* AIM OF THE TASK:
Could you copy out every line of the data where the word "pelaku" occurs?

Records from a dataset
▬▬▬▬▬▬
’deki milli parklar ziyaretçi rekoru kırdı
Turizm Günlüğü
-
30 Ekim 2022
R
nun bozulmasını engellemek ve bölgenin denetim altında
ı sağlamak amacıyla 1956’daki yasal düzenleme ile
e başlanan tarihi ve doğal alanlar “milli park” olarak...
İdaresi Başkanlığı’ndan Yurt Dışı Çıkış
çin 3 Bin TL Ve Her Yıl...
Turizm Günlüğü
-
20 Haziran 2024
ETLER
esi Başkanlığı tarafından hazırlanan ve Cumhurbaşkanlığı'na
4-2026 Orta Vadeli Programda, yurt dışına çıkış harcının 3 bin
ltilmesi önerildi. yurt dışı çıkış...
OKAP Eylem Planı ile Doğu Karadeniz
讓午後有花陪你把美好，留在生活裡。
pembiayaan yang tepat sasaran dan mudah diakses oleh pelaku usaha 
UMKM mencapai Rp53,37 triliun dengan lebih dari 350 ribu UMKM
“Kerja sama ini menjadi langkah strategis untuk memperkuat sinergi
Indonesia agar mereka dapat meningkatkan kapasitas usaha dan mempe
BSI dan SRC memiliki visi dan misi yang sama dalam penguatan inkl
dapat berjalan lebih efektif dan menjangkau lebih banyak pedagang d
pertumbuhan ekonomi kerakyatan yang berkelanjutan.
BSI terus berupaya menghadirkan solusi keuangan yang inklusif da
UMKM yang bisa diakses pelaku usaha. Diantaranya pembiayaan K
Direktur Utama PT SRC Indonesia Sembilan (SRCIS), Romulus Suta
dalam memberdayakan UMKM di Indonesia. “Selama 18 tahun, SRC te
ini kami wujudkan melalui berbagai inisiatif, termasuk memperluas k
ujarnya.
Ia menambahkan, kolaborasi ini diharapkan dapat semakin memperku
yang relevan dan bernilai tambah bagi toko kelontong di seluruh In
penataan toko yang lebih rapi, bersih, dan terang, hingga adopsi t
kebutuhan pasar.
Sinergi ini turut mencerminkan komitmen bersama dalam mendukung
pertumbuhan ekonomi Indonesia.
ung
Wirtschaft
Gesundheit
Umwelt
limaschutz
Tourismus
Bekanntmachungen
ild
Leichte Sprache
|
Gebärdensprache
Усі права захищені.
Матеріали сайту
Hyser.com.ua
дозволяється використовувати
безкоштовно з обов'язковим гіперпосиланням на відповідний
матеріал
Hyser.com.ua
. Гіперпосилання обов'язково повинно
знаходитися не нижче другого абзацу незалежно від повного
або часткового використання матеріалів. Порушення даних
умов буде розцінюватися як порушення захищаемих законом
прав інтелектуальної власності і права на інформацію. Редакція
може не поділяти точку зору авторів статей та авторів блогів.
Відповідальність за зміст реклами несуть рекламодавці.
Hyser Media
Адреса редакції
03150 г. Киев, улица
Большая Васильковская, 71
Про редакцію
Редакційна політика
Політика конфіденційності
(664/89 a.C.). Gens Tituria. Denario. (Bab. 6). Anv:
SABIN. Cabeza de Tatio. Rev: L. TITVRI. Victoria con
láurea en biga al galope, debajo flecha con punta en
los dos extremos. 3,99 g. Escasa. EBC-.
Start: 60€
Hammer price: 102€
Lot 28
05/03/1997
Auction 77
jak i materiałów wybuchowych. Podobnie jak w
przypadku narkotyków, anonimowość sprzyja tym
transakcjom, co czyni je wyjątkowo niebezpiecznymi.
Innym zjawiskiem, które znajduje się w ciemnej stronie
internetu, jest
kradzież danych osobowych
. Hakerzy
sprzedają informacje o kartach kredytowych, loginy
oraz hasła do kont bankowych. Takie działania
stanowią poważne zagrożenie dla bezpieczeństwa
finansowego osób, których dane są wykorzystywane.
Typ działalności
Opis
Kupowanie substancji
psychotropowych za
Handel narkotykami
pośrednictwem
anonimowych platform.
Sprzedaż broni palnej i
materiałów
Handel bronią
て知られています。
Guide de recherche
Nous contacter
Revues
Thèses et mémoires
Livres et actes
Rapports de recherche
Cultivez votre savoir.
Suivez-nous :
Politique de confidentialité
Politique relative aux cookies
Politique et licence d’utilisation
▬▬▬▬▬▬
* WRITTEN ANSWER:
pembiayaan yang tepat sasaran dan mudah diakses oleh pelaku usaha 
UMKM yang bisa diakses pelaku usaha. Diantaranya pembiayaan K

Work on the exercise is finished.